→ **Records supplied**:
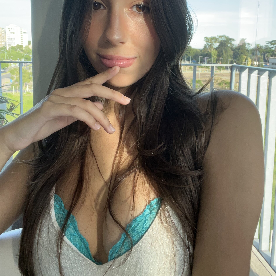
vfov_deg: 45.3
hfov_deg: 46.0
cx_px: 136
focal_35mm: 36
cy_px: 89
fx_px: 325
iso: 100
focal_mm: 2.71
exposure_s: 1/109
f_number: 2.2
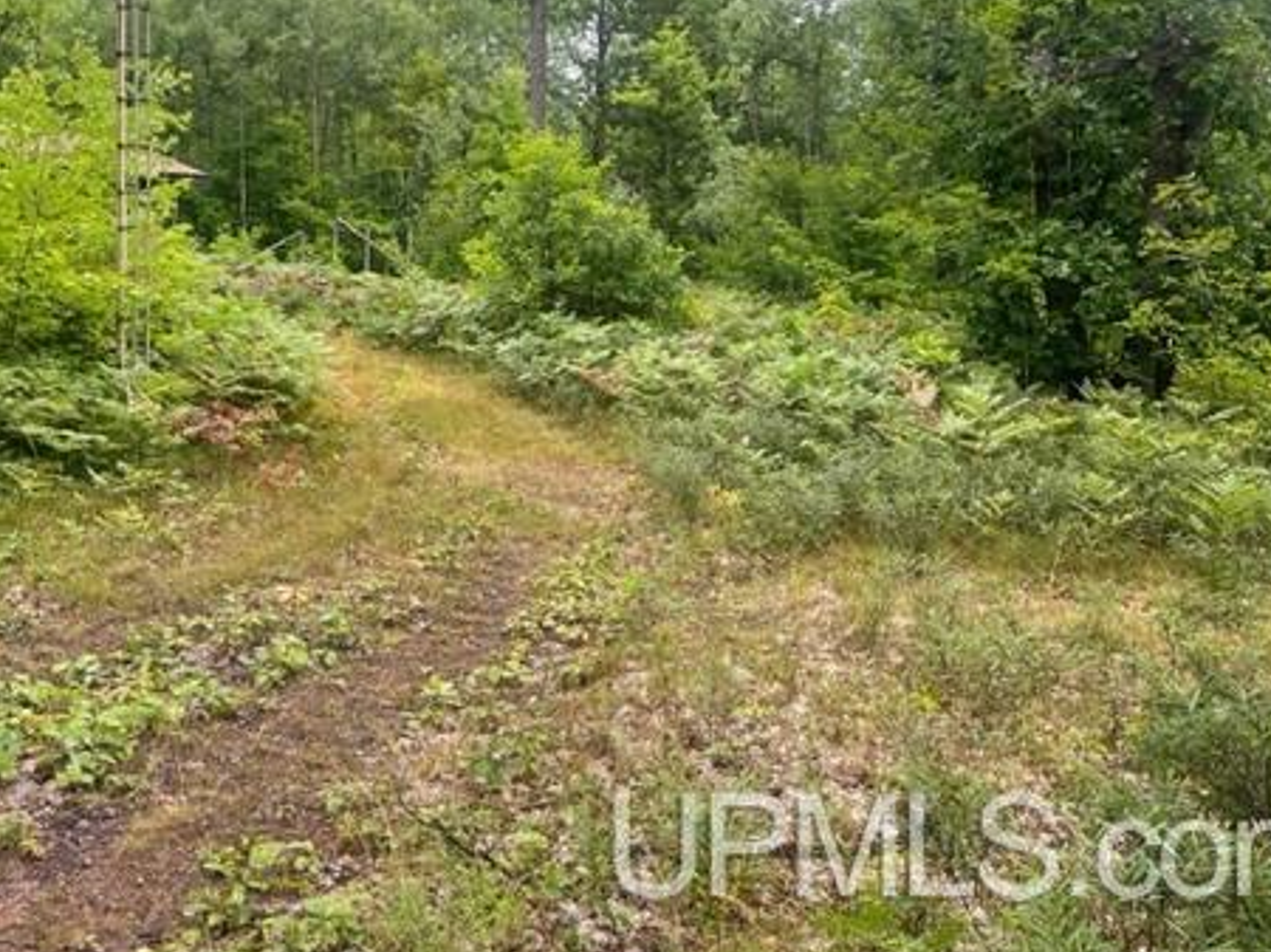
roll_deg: -0.2
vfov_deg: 38.1
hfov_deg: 49.7
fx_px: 1358
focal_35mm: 37
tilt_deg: -2.1
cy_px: 308
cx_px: 489
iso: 50
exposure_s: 1/397
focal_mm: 5.1
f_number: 1.6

→ **Written task**: Give the entries above again, exactly as written and free of images.

→ **Solution to the exercise**:
vfov_deg: 45.3
hfov_deg: 46.0
cx_px: 136
focal_35mm: 36
cy_px: 89
fx_px: 325
iso: 100
focal_mm: 2.71
exposure_s: 1/109
f_number: 2.2
roll_deg: -0.2
vfov_deg: 38.1
hfov_deg: 49.7
fx_px: 1358
focal_35mm: 37
tilt_deg: -2.1
cy_px: 308
cx_px: 489
iso: 50
exposure_s: 1/397
focal_mm: 5.1
f_number: 1.6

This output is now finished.